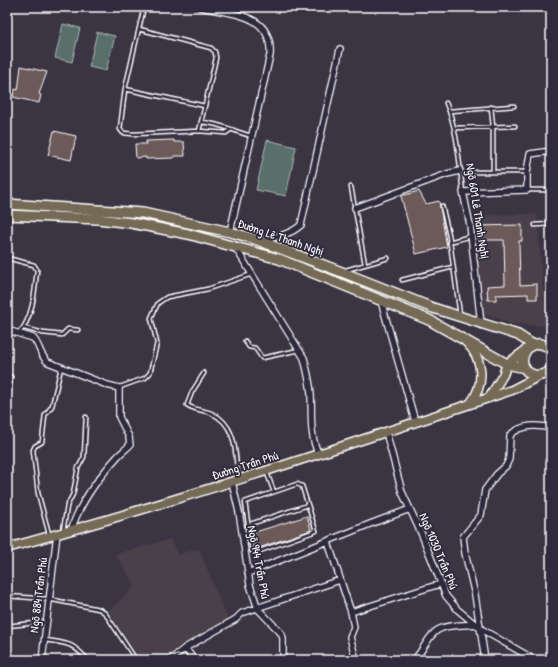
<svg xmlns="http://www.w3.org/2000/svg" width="558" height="667" font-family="'Patrick Hand',sans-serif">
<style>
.built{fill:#4a3f4a}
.green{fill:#596f69;stroke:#acb7b4}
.building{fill:#6c5a59;stroke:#fff}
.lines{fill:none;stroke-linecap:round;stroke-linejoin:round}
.service-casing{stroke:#fff;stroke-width:5.5}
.minor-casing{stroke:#fff;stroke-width:8}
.primary-casing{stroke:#fff;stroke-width:11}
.trunk-casing{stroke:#fff;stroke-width:12}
.service{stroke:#2f2a3d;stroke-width:2.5}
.minor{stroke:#2f2a3d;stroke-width:5.5}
.primary{stroke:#756a55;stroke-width:8}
.trunk{stroke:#756a55;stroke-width:9}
.labels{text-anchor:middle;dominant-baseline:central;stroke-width:3.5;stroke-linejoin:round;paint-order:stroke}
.street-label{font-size:12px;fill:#fff;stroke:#2f2a3d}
</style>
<rect width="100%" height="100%" fill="#3b3443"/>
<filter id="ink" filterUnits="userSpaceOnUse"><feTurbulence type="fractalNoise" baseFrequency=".025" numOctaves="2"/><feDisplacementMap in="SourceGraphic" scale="8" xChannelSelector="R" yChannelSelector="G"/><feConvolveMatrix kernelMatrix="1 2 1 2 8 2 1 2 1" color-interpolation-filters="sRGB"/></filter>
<g filter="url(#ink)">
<path class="built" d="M537,214L546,326L511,324L492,316L484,315L475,246L474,215Z
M171,539L178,554L199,549L228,620L184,644L162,660H138L108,611L135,586L115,554Z"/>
<path class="green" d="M63,24L80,28L72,62L55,58Z
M97,32L115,36L106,71L89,67Z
M267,140L296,147L286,196L256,190Z"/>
<path class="building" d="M21,66L47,72L39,94L41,95L39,103L13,97L15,89L18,90Z
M54,131L76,136L71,160L48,155Z
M174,140V142H184L185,156H174V158L146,159V157L136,158L135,144H146V141Z
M419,191L426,204L439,201L447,247L416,254L401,196Z
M522,225V241H519L520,285L537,284V299H528V294L496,295V300H488L487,286L505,285L504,240H478L477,226Z
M307,516L311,530L256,549L252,533Z"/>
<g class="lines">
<defs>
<path id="service" d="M144,7L125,89L120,129L123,133L134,134L199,131L226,133L230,130
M139,29L211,48L215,52L216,58L199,131
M125,89L205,106
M446,103C458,131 459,162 463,192
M491,107L493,127V172
M450,111L514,106
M201,122C219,123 233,131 251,136
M454,128L515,126
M471,172H526
M351,187L365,264
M527,190H551
M442,206L449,235L460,315
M535,225L551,224
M449,242L471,236
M7,258L34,265L37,270C35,290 33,318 19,333
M346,270L388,258
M402,280L453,267
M24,328L43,333L62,335L68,329L78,330
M245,341L249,347L255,348L262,358L299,350
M204,373L192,392L187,405C194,410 203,410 211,413C238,425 235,454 238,479
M7,374L11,377L7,400
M120,387L145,378L150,373L157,343L151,318L158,303L167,297L208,289L252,274
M267,473L274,492
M297,484L302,486L316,531L257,552L252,551L245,502Z
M247,525L308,505
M63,531L67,506L73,494L78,468L84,457L86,417
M49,534L38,493L33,450L35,446L42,442L45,415L52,406L61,368
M7,596L48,599L99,609L105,613L136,660
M7,626L45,622
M45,640C69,644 71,642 88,660"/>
<path id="minor" d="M200,7C232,14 273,13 270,55L230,232
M355,208L447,174L460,171
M261,240C275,237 290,235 301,225L340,49
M235,247L304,358C307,370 310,381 311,394C312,416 309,435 319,455
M381,301L415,421
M481,324L470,225L463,192L527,190V172L530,154L551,151
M7,330L33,338C40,345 39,355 48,362L107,385L119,388V417L129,437L130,445C126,449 122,452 118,456C99,477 79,503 71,531
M386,432L402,492L422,535L446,596L458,610L481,629L535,660
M232,482L239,512L250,585L258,609L281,633L283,638V660
M328,542L351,612L354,627L350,637L356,660
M248,573L370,524L410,509
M351,612L440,584
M185,648L194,660
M42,660L57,534
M170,660L185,648L236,619L242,613L340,580
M414,660C422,652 427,639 435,632C444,624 463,626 475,624
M485,660L475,595L465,553L463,537L481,515L485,490L497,474L506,466L509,459L510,435C522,424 537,425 551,428"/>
<path id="primary" d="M466,342C484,359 485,385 470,404
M489,398L503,375L507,364L526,350
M7,548C177,502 344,446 512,390L541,375"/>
<path id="trunk" d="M7,204L143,213L230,232L252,238L342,272L433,308L518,335L533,345
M7,215L98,219L131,223L188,234L279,259L429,320L507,364L525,368
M551,350C530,329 509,367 534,375C541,376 547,374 551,369"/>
</defs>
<use href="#service" class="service-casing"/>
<use href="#minor" class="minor-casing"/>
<use href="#primary" class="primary-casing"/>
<use href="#trunk" class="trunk-casing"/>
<use href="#service" class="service"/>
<use href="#minor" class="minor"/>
<use href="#primary" class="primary"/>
<use href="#trunk" class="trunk"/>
</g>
</g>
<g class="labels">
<g class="street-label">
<text transform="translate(478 211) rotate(81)">Ngõ 601 Lê Thanh Nghị</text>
<text transform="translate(281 237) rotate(19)">Đường Lê Thanh Nghị</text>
<text transform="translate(245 465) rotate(-18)">Đường Trần Phú</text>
<text transform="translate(439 551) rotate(67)">Ngõ 1030 Trần Phú</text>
<text transform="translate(259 562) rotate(79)">Ngõ 944 Trần Phú</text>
<text transform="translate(38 595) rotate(-83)">Ngõ 884 Trần Phú</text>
</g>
</g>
<rect width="558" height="667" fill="none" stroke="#2f2a3d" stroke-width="24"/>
<rect x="12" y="12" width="534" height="643" fill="none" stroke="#fff" stroke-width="1.5" filter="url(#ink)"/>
</svg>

************

■ **ABOUT THIS EXERCISE**:
Return every record exactly, without the pictures.

■ **RESULT OF THE TASK**:
<svg xmlns="http://www.w3.org/2000/svg" width="558" height="667" font-family="'Patrick Hand',sans-serif">
<style>
.built{fill:#4a3f4a}
.green{fill:#596f69;stroke:#acb7b4}
.building{fill:#6c5a59;stroke:#fff}
.lines{fill:none;stroke-linecap:round;stroke-linejoin:round}
.service-casing{stroke:#fff;stroke-width:5.5}
.minor-casing{stroke:#fff;stroke-width:8}
.primary-casing{stroke:#fff;stroke-width:11}
.trunk-casing{stroke:#fff;stroke-width:12}
.service{stroke:#2f2a3d;stroke-width:2.5}
.minor{stroke:#2f2a3d;stroke-width:5.5}
.primary{stroke:#756a55;stroke-width:8}
.trunk{stroke:#756a55;stroke-width:9}
.labels{text-anchor:middle;dominant-baseline:central;stroke-width:3.5;stroke-linejoin:round;paint-order:stroke}
.street-label{font-size:12px;fill:#fff;stroke:#2f2a3d}
</style>
<rect width="100%" height="100%" fill="#3b3443"/>
<filter id="ink" filterUnits="userSpaceOnUse"><feTurbulence type="fractalNoise" baseFrequency=".025" numOctaves="2"/><feDisplacementMap in="SourceGraphic" scale="8" xChannelSelector="R" yChannelSelector="G"/><feConvolveMatrix kernelMatrix="1 2 1 2 8 2 1 2 1" color-interpolation-filters="sRGB"/></filter>
<g filter="url(#ink)">
<path class="built" d="M537,214L546,326L511,324L492,316L484,315L475,246L474,215Z
M171,539L178,554L199,549L228,620L184,644L162,660H138L108,611L135,586L115,554Z"/>
<path class="green" d="M63,24L80,28L72,62L55,58Z
M97,32L115,36L106,71L89,67Z
M267,140L296,147L286,196L256,190Z"/>
<path class="building" d="M21,66L47,72L39,94L41,95L39,103L13,97L15,89L18,90Z
M54,131L76,136L71,160L48,155Z
M174,140V142H184L185,156H174V158L146,159V157L136,158L135,144H146V141Z
M419,191L426,204L439,201L447,247L416,254L401,196Z
M522,225V241H519L520,285L537,284V299H528V294L496,295V300H488L487,286L505,285L504,240H478L477,226Z
M307,516L311,530L256,549L252,533Z"/>
<g class="lines">
<defs>
<path id="service" d="M144,7L125,89L120,129L123,133L134,134L199,131L226,133L230,130
M139,29L211,48L215,52L216,58L199,131
M125,89L205,106
M446,103C458,131 459,162 463,192
M491,107L493,127V172
M450,111L514,106
M201,122C219,123 233,131 251,136
M454,128L515,126
M471,172H526
M351,187L365,264
M527,190H551
M442,206L449,235L460,315
M535,225L551,224
M449,242L471,236
M7,258L34,265L37,270C35,290 33,318 19,333
M346,270L388,258
M402,280L453,267
M24,328L43,333L62,335L68,329L78,330
M245,341L249,347L255,348L262,358L299,350
M204,373L192,392L187,405C194,410 203,410 211,413C238,425 235,454 238,479
M7,374L11,377L7,400
M120,387L145,378L150,373L157,343L151,318L158,303L167,297L208,289L252,274
M267,473L274,492
M297,484L302,486L316,531L257,552L252,551L245,502Z
M247,525L308,505
M63,531L67,506L73,494L78,468L84,457L86,417
M49,534L38,493L33,450L35,446L42,442L45,415L52,406L61,368
M7,596L48,599L99,609L105,613L136,660
M7,626L45,622
M45,640C69,644 71,642 88,660"/>
<path id="minor" d="M200,7C232,14 273,13 270,55L230,232
M355,208L447,174L460,171
M261,240C275,237 290,235 301,225L340,49
M235,247L304,358C307,370 310,381 311,394C312,416 309,435 319,455
M381,301L415,421
M481,324L470,225L463,192L527,190V172L530,154L551,151
M7,330L33,338C40,345 39,355 48,362L107,385L119,388V417L129,437L130,445C126,449 122,452 118,456C99,477 79,503 71,531
M386,432L402,492L422,535L446,596L458,610L481,629L535,660
M232,482L239,512L250,585L258,609L281,633L283,638V660
M328,542L351,612L354,627L350,637L356,660
M248,573L370,524L410,509
M351,612L440,584
M185,648L194,660
M42,660L57,534
M170,660L185,648L236,619L242,613L340,580
M414,660C422,652 427,639 435,632C444,624 463,626 475,624
M485,660L475,595L465,553L463,537L481,515L485,490L497,474L506,466L509,459L510,435C522,424 537,425 551,428"/>
<path id="primary" d="M466,342C484,359 485,385 470,404
M489,398L503,375L507,364L526,350
M7,548C177,502 344,446 512,390L541,375"/>
<path id="trunk" d="M7,204L143,213L230,232L252,238L342,272L433,308L518,335L533,345
M7,215L98,219L131,223L188,234L279,259L429,320L507,364L525,368
M551,350C530,329 509,367 534,375C541,376 547,374 551,369"/>
</defs>
<use href="#service" class="service-casing"/>
<use href="#minor" class="minor-casing"/>
<use href="#primary" class="primary-casing"/>
<use href="#trunk" class="trunk-casing"/>
<use href="#service" class="service"/>
<use href="#minor" class="minor"/>
<use href="#primary" class="primary"/>
<use href="#trunk" class="trunk"/>
</g>
</g>
<g class="labels">
<g class="street-label">
<text transform="translate(478 211) rotate(81)">Ngõ 601 Lê Thanh Nghị</text>
<text transform="translate(281 237) rotate(19)">Đường Lê Thanh Nghị</text>
<text transform="translate(245 465) rotate(-18)">Đường Trần Phú</text>
<text transform="translate(439 551) rotate(67)">Ngõ 1030 Trần Phú</text>
<text transform="translate(259 562) rotate(79)">Ngõ 944 Trần Phú</text>
<text transform="translate(38 595) rotate(-83)">Ngõ 884 Trần Phú</text>
</g>
</g>
<rect width="558" height="667" fill="none" stroke="#2f2a3d" stroke-width="24"/>
<rect x="12" y="12" width="534" height="643" fill="none" stroke="#fff" stroke-width="1.5" filter="url(#ink)"/>
</svg>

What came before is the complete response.